- [WORK TO COMPLETE]:
Print verbatim the lines of the entries from the one containing "BrownWardrobe => nothing" to the last, inclusive, and no others.

- [SOURCE RECORDS]:
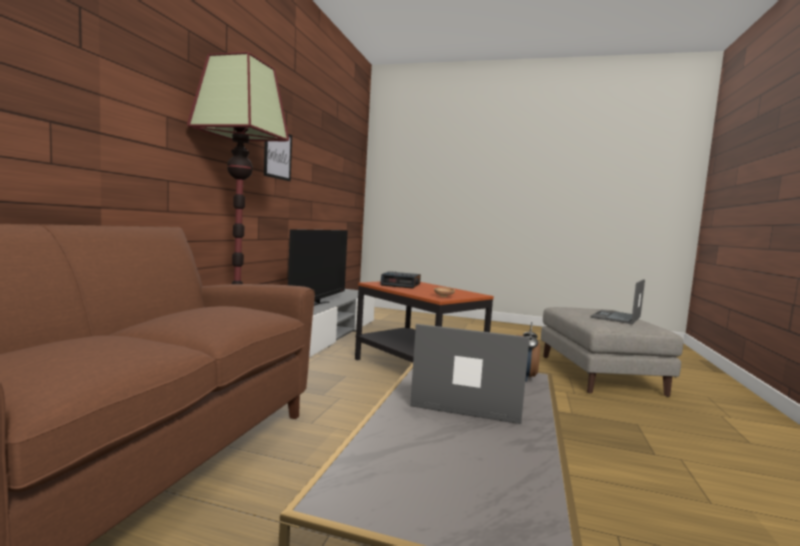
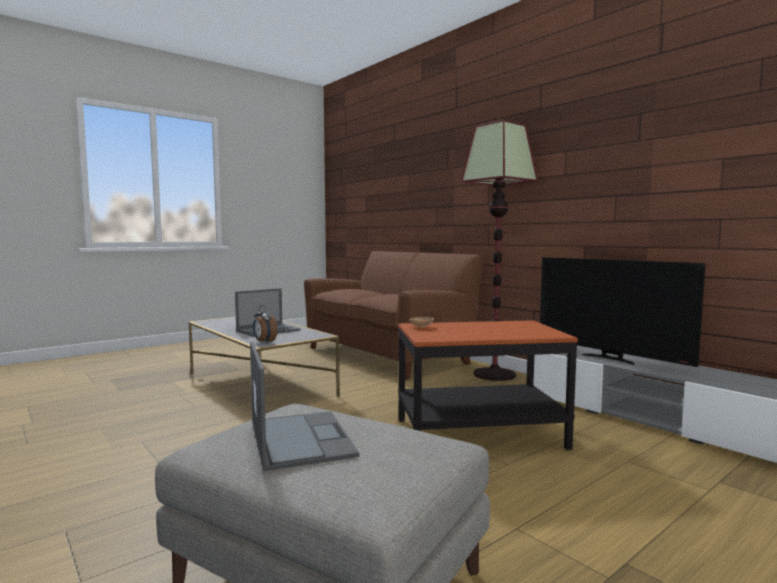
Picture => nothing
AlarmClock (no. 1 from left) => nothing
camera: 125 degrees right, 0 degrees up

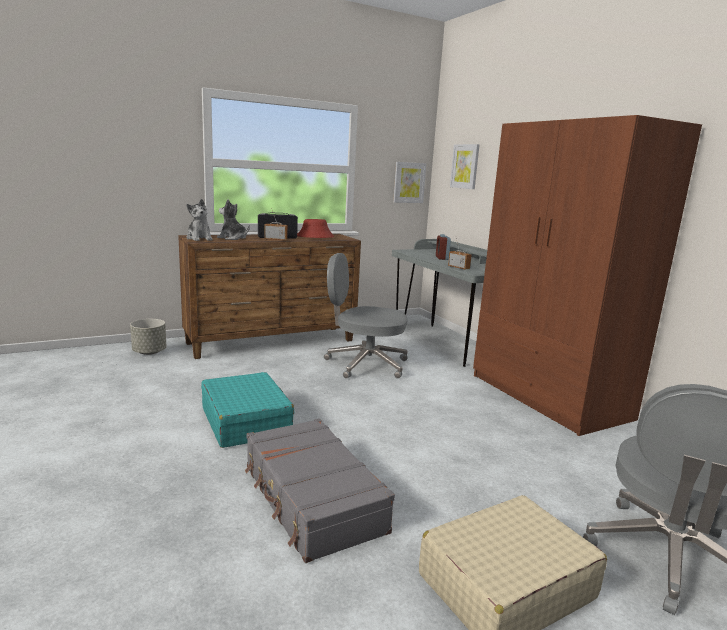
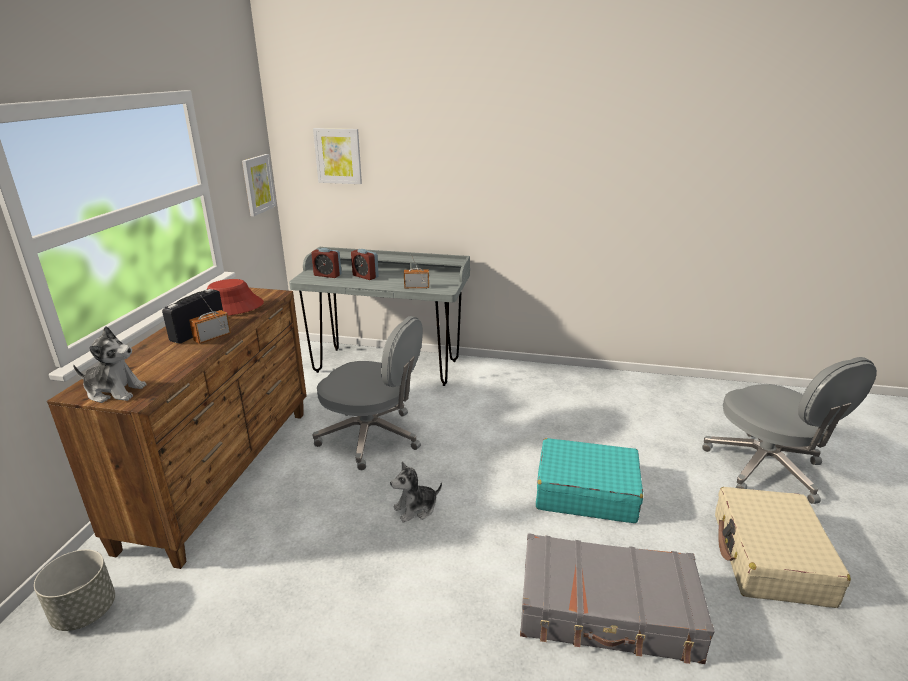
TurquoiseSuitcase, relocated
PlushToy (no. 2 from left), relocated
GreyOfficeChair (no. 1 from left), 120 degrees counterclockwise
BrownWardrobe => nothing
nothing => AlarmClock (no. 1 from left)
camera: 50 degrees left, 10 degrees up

- [RESULT FOR THIS EXERCISE]:
BrownWardrobe => nothing
nothing => AlarmClock (no. 1 from left)
camera: 50 degrees left, 10 degrees up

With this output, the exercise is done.